First, I know it's tempting, but step away from the slide maker. If you start in PowerPoint or Keynote, you'll likely end up with 50 slides for a 20-minute presentation. You'll spend most of your time finding the right slide or having so much information to share that your audience will feel overwhelmed.

One common death-by-powerpoint mistake is using too much text on each slide. Remember that your audience is there to listen to you, not to read a novel. Try to limit each slide to a few bullet points or key phrases. Another mistake is using clichéd or overly-complex graphics. Stick with simple images that clearly illustrate your point. Finally, resist the urge to use fancy animations or transitions. These can be distracting and often add nothing of value to the presentation.

The best way to prevent death by PowerPoint is by creating an outline. Identify the essential topics you need to convey and then build from there.

Pro Tip: Don't be afraid to ask for feedback from a friend or colleague. A fresh set of eyes can help you trim down the topics to what's important.

It's always a good idea to start with a brief review of the important terms and concepts. This helps to ensure everyone is on the same page.

Pro Tip: Always keep time constraints in mind when building your presentation. You don't want to build a 30-minute presentation if you only have 15 minutes to speak.

Keep It Simple

Keep the design and information consistent and straightforward when building out your slides. Avoid paragraphs, and remember that bullet points are your friends.
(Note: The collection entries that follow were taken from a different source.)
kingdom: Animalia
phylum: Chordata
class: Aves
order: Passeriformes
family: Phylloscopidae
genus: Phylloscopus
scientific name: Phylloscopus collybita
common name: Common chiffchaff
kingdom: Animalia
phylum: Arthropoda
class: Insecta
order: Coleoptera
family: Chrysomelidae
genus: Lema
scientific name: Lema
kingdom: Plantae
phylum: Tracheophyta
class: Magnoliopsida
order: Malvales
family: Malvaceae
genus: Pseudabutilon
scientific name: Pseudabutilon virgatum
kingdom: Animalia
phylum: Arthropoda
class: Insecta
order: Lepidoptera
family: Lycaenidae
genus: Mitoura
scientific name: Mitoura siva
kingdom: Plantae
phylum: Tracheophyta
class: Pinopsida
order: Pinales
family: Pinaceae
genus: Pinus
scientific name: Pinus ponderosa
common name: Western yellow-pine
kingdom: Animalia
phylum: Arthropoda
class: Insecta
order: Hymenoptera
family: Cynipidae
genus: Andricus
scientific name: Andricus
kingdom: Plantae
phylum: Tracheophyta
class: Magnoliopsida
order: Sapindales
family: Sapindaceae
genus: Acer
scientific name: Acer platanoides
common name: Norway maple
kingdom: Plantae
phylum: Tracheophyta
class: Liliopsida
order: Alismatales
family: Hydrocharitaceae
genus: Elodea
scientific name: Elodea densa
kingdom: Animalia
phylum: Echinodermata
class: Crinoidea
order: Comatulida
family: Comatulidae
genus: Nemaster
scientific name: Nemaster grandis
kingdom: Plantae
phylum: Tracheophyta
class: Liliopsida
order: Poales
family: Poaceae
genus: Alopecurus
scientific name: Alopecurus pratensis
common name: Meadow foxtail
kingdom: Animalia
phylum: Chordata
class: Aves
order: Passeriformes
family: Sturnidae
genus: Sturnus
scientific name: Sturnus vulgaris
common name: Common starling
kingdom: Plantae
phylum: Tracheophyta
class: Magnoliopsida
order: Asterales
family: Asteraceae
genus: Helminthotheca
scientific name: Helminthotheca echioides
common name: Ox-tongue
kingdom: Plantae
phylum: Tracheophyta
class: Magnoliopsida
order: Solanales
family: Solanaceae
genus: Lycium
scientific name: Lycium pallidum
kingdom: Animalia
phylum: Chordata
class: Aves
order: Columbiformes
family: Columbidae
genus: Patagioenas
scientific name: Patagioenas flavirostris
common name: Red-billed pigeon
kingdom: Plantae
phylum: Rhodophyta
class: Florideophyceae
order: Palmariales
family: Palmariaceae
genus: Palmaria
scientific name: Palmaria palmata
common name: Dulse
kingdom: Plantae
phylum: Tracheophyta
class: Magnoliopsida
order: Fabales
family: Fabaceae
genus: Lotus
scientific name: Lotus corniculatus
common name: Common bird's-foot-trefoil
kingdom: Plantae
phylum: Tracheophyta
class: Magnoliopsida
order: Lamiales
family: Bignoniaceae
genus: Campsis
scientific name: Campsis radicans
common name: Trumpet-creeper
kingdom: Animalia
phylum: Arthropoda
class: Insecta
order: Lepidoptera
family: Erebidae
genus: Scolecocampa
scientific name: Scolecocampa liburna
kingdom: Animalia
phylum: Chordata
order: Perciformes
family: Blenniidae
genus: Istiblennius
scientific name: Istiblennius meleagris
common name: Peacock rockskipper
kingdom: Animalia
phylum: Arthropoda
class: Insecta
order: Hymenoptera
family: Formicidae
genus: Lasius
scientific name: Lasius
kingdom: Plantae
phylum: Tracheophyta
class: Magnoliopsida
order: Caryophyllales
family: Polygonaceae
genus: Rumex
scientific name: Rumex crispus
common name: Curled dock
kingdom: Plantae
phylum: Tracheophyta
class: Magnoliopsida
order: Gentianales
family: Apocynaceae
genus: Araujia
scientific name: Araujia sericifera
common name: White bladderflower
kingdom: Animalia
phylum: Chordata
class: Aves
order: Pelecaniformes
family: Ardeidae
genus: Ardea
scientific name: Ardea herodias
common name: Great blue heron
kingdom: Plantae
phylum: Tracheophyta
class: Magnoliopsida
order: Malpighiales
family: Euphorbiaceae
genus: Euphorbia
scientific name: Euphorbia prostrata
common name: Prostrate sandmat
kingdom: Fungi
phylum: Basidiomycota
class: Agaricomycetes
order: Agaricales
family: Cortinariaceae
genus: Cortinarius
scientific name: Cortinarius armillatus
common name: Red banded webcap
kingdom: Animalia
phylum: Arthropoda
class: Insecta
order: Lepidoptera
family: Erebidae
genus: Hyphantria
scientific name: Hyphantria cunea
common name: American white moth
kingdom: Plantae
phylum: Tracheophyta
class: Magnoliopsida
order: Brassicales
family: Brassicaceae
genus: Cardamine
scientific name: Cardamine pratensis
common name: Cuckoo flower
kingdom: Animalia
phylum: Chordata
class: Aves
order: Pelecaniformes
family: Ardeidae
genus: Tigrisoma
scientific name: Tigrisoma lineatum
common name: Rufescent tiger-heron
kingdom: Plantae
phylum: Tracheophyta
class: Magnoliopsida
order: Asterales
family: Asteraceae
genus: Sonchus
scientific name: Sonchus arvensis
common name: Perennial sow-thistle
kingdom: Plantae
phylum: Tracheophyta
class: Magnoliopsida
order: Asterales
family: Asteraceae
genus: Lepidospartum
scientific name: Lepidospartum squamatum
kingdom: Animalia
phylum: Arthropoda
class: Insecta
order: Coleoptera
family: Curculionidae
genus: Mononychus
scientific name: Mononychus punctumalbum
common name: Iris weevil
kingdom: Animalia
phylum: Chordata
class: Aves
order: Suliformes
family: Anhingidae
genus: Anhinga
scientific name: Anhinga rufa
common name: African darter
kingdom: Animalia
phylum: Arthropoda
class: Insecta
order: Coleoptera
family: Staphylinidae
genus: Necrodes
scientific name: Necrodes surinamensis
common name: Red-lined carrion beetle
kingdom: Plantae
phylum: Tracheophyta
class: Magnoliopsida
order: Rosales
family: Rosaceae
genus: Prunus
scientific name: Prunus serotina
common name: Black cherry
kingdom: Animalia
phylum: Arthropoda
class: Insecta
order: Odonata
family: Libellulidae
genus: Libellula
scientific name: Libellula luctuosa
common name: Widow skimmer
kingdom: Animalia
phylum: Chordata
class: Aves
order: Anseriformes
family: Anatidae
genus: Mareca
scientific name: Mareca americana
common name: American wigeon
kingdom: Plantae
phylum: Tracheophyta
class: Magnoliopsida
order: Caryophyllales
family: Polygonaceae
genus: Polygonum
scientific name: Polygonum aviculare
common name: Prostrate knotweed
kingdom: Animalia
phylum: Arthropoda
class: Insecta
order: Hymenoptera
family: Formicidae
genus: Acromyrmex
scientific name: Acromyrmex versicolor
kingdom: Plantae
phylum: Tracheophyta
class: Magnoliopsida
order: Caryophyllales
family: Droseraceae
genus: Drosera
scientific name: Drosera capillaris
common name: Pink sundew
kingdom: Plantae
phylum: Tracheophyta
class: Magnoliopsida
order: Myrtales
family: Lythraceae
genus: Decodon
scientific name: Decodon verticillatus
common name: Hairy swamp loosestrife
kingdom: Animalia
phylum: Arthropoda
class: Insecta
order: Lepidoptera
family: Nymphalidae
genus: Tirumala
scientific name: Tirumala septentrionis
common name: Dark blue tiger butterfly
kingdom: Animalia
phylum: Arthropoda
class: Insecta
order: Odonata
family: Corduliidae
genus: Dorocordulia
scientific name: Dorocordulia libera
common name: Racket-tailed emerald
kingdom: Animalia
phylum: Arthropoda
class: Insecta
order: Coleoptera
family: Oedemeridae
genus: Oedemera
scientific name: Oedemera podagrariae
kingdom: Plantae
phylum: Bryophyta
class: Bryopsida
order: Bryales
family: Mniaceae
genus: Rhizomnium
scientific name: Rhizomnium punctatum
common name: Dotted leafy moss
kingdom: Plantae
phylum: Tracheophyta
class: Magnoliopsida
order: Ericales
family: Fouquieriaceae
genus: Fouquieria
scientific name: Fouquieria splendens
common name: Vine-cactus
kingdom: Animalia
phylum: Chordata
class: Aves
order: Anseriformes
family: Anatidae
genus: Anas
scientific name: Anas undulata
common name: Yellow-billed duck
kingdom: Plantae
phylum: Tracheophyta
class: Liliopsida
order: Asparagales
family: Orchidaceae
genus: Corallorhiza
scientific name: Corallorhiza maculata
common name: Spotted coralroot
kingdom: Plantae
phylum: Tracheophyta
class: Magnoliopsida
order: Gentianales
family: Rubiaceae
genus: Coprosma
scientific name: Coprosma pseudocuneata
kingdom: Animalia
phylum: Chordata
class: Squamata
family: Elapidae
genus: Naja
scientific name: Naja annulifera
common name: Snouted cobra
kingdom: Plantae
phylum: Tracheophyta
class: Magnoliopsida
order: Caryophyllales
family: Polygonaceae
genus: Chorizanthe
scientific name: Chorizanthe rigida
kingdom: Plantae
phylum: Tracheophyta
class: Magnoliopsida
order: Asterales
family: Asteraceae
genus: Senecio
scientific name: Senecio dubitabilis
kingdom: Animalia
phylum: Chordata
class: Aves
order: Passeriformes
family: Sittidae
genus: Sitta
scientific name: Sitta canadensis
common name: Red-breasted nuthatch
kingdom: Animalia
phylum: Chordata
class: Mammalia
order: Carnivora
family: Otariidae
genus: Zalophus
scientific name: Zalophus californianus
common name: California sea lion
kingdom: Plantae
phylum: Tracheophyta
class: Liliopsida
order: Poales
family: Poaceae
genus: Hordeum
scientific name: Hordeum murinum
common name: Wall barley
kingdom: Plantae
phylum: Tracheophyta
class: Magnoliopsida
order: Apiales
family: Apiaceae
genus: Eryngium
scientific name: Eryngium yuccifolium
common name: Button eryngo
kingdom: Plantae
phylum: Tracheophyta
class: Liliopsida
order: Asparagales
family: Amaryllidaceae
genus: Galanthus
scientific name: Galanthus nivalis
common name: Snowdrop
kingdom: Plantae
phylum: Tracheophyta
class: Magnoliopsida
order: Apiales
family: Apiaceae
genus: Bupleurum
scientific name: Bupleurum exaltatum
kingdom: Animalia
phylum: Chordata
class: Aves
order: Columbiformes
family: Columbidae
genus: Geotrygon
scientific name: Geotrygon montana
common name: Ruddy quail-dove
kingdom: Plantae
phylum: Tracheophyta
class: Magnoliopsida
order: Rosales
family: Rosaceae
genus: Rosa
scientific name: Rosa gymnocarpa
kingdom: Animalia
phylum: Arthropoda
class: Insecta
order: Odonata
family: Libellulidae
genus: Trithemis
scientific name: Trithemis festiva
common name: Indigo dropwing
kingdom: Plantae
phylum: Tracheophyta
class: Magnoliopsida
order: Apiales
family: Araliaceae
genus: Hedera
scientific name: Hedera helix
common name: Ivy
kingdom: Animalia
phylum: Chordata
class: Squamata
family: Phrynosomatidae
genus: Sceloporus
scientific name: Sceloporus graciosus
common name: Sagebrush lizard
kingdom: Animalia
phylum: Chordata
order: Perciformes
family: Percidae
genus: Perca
The design of your slides shouldn't distract from the information. Use simple colors and large fonts, and be as concise as possible. People may be viewing your slides from a distance, so you don't want them to have to squint.

Make It Fun

You don't have to turn into a professor killjoy for your presentation. You can be yourself. Most memorable presentations are delivered by someone authentic and fresh. Using quick videos and images can help keep your audience's attention. Plus, making analogies to simplify complicated topics can do wonders.

Know Your Presentation

Your slides are meant to support you; they're not meant to be your reading notes. You should be able to glance at a bullet point on the slide and immediately speak about it in more depth. Remember, you're the expert - not your presentation deck.

Practice, Practice, Practice

It may seem obvious, but you'd be surprised how many people forget this step. Practicing your presentation with the slides is crucial. The more times you practice your presentation, the more confidently you'll deliver it when it's go-time.

“Confidence is a skill I’ve built over the years by practicing acts of everyday courage” - Mel Robbins

There are several options you can do to practice. Ask a friend to be your practice audience. Practice in front of the mirror, or you can record yourself.

Just remember, the audience expects to see some nerves. It's ok; just don't let them shut you down. You know your topics, and you know who you are. Lean into your strengths and deliver a discussion that's truthful to you.